---------- ENTRIES PROVIDED ----------

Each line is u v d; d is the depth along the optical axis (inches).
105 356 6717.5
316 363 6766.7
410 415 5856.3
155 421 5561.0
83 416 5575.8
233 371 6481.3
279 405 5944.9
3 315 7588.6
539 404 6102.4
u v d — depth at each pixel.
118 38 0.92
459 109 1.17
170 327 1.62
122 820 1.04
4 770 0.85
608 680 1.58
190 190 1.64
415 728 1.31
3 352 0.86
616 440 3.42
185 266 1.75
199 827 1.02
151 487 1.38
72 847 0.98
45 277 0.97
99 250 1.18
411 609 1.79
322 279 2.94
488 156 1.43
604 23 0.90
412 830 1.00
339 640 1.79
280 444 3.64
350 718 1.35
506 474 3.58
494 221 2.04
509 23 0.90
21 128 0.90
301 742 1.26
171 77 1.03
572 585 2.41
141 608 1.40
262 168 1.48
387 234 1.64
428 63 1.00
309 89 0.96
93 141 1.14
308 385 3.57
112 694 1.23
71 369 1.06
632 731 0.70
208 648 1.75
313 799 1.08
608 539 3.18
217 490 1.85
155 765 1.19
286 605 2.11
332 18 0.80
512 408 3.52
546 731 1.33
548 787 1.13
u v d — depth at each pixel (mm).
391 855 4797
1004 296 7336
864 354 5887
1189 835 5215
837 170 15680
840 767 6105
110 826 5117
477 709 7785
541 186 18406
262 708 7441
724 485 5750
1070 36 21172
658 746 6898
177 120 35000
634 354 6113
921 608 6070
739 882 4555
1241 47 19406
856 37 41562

----------

TASK STATEMENT: Copy every record shown above, exactly and completely.

RESPONSE TO THE TASK:
Each line is u v d; d is the depth along the optical axis (inches).
105 356 6717.5
316 363 6766.7
410 415 5856.3
155 421 5561.0
83 416 5575.8
233 371 6481.3
279 405 5944.9
3 315 7588.6
539 404 6102.4
u v d — depth at each pixel.
118 38 0.92
459 109 1.17
170 327 1.62
122 820 1.04
4 770 0.85
608 680 1.58
190 190 1.64
415 728 1.31
3 352 0.86
616 440 3.42
185 266 1.75
199 827 1.02
151 487 1.38
72 847 0.98
45 277 0.97
99 250 1.18
411 609 1.79
322 279 2.94
488 156 1.43
604 23 0.90
412 830 1.00
339 640 1.79
280 444 3.64
350 718 1.35
506 474 3.58
494 221 2.04
509 23 0.90
21 128 0.90
301 742 1.26
171 77 1.03
572 585 2.41
141 608 1.40
262 168 1.48
387 234 1.64
428 63 1.00
309 89 0.96
93 141 1.14
308 385 3.57
112 694 1.23
71 369 1.06
632 731 0.70
208 648 1.75
313 799 1.08
608 539 3.18
217 490 1.85
155 765 1.19
286 605 2.11
332 18 0.80
512 408 3.52
546 731 1.33
548 787 1.13
u v d — depth at each pixel (mm).
391 855 4797
1004 296 7336
864 354 5887
1189 835 5215
837 170 15680
840 767 6105
110 826 5117
477 709 7785
541 186 18406
262 708 7441
724 485 5750
1070 36 21172
658 746 6898
177 120 35000
634 354 6113
921 608 6070
739 882 4555
1241 47 19406
856 37 41562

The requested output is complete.